Audiences and studios alike are conditioned to view superhero films as more product than art. Art is allowed to fail; product isn't. There's a reason why positive reviews of superhero films often use the phrase "delivers the goods," as if the movie were UPS or Fresh Direct. The tonal equivalent of "28 Weeks Later," "Land of the Dead" or "Zombieland" would never get financed in the superhero genre, much less distributed or seen.

Are there any other superhero films worth seeing -- much less discussing? Well, "Iron Man" and "Iron Man 2," I guess -- if you think cool competence is synonymous with excellence, and you're willing to prize director Jon Favreau's ease with improvisational comedy over his apparent lack of interest in cinematic values, by which I mean imaginative editing, drastic and daring tonal shifts, and shots that do more than "cover" action and record the actors' performances.

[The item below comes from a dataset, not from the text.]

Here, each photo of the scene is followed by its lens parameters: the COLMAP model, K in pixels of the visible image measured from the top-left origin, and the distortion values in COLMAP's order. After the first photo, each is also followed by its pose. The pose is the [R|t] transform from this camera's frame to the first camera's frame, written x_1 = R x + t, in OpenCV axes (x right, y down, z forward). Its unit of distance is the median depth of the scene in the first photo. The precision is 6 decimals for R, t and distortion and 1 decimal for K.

Think of those eerily beautiful helicopter shots of the mall in the original "Dawn of the Dead," or that shot of Jeremy Renner's surrogate good dad in "28 Weeks Later" comforting the two parentless kids in close-up, then exiting the frame to reveal Robert Carlyle's rage-crazed bad daddy in the background. Now name me one image in either "Iron Man" that's as functional, startling and expressive as the two I just mentioned. Hint: You can't.

And what of Downey Jr.? Yes, of course, he is Tony Stark. And his metrosexual wiseass routine (and off-screen bad-boy reputation) spiced up the franchise and gave Favreau license to get loose and funky and foreground the banter. (Franchise!) But even a pinch of spice stands out when it's added to vanilla pudding, and what does it say about the genre that Downey would receive near-unanimous acclaim for showing us a fraction of his range and power?

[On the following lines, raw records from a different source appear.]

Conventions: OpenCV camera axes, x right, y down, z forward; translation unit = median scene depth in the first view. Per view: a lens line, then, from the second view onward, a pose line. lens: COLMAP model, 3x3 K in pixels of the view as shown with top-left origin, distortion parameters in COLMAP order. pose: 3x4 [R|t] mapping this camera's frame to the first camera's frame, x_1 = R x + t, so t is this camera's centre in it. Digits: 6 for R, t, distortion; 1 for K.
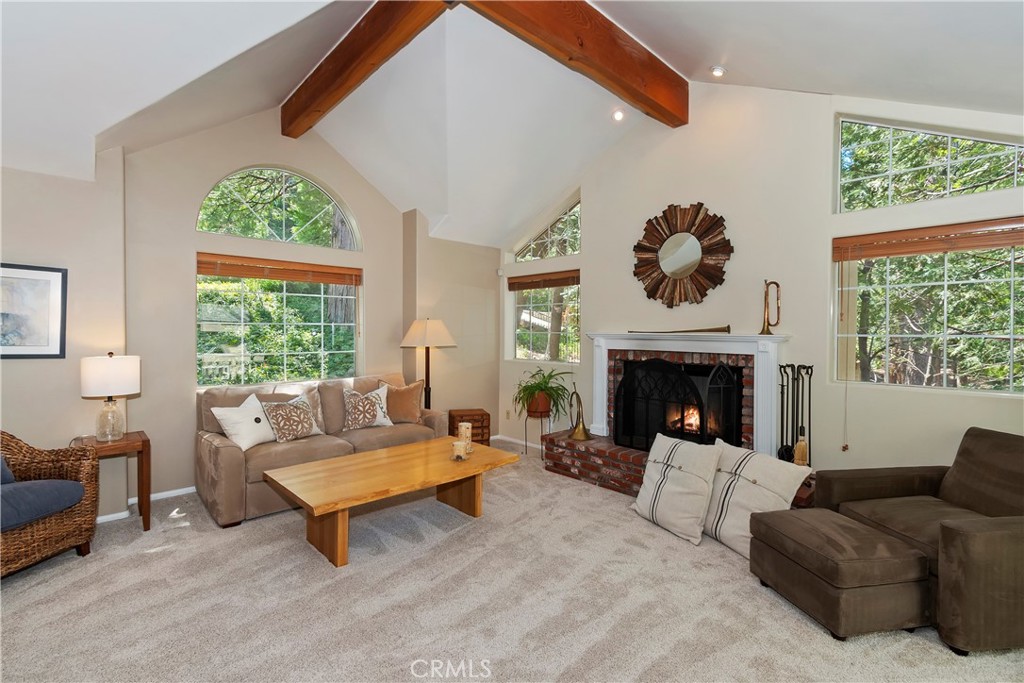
lens RADIAL K [[457.6, 0, 509.8], [0, 457.6, 339.1], [0, 0, 1]] dist [0.001056, 0.000305]
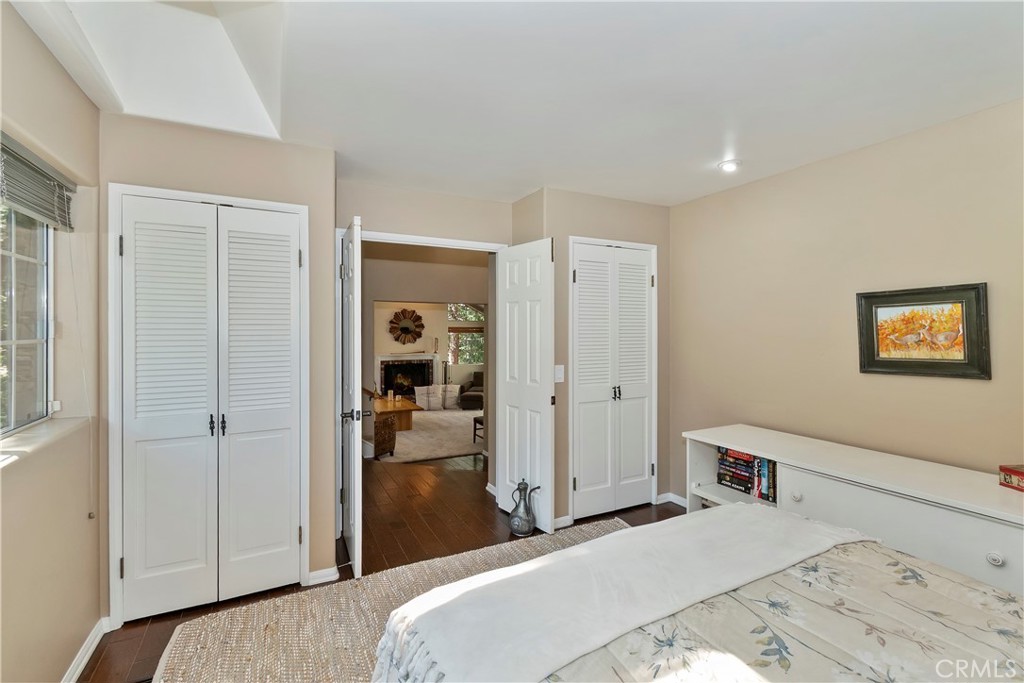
lens RADIAL K [[457.6, 0, 512.6], [0, 457.6, 333.8], [0, 0, 1]] dist [0.001056, 0.000305]
pose [[0.283971, -0.008828, 0.958792, -2.301885], [0.019388, 0.999806, 0.003463, -0.140085], [-0.958637, 0.017606, 0.284087, -0.483158]]
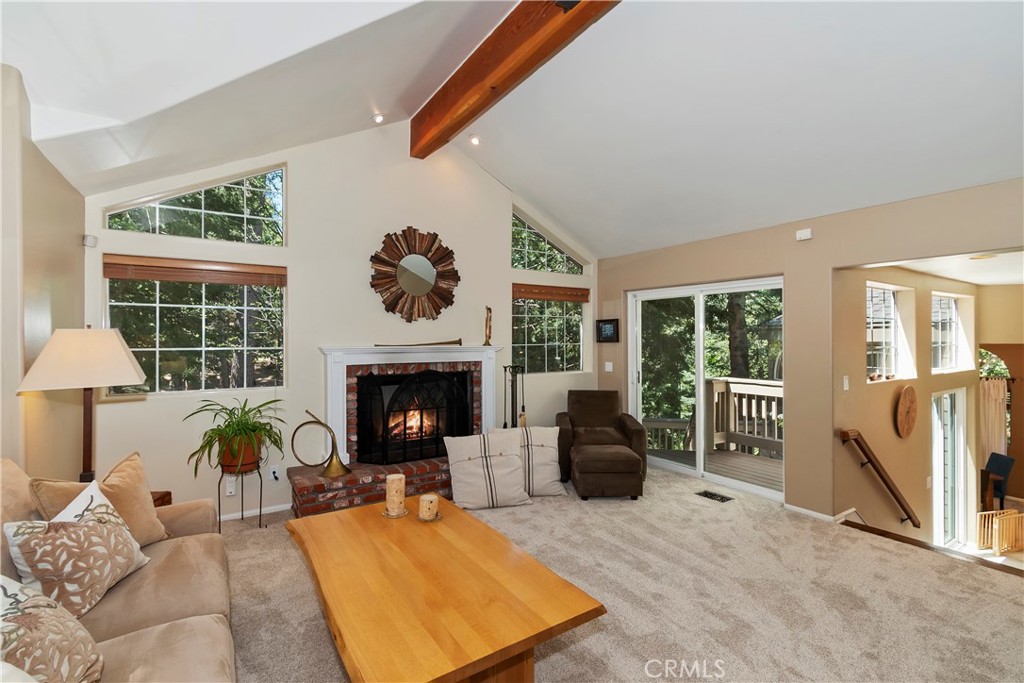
lens RADIAL K [[457.6, 0, 508.6], [0, 457.6, 336.8], [0, 0, 1]] dist [0.001056, 0.000305]
pose [[0.188584, -0.002618, 0.982054, -0.690284], [0.020119, 0.999797, -0.001198, -0.029671], [-0.981851, 0.019984, 0.188599, 0.600678]]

Rourke's lizard-skinned, beady-eyed, I-will-knock-you-down-and-take-your-woman realness in "Iron Man 2" reveals the genre grade curve that emboldened fans to describe Downey's PG-13 swagger as "edgy." Robert Downey Jr. in "Two Girls and a Guy" -- that's edgy. The "Iron Man" films are not edgy. For all their repartee and self-awareness, they're showcases for boxing robots. And the series' great triumph is its ability to persuade audiences to sit still for 15 or 20 minutes at a time without wondering when the boxing robots will return.

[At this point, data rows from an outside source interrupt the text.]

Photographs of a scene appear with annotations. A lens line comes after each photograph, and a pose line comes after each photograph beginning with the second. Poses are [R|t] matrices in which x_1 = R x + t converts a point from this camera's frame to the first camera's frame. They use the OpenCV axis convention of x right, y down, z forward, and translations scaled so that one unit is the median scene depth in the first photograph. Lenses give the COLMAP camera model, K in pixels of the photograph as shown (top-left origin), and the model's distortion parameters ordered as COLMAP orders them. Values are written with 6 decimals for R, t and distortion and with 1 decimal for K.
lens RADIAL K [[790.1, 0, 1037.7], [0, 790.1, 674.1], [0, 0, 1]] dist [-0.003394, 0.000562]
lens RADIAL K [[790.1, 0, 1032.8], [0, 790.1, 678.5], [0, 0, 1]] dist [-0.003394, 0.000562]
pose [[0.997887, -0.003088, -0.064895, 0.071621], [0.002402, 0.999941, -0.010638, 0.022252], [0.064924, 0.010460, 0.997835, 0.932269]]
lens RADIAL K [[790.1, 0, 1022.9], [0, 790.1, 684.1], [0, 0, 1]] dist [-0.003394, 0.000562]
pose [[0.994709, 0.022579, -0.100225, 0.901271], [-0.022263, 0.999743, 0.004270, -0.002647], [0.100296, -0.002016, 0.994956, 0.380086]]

Rourke's personal triumph in the second film is more mysterious. His ferociously committed performance -- so weird and overwhelming that Favreau uses him sparingly, the way Ishirô Honda used Godzilla -- reminds us that there's a world beyond the edges of this movie's Dave & Buster's-meets-Disneyworld panoramas, a world of silence, hunger and rage. It's a world that has nothing to do with billionaire playboys and boxing robots and everything to do with deprivation, ambition and revenge. Whiplash won't show you that world because you're pampered and weak, and because he's not done eating his goulash. But he will be happy to knock you down, take your woman and show her.

The next superhero film should star Mickey Rourke. As himself.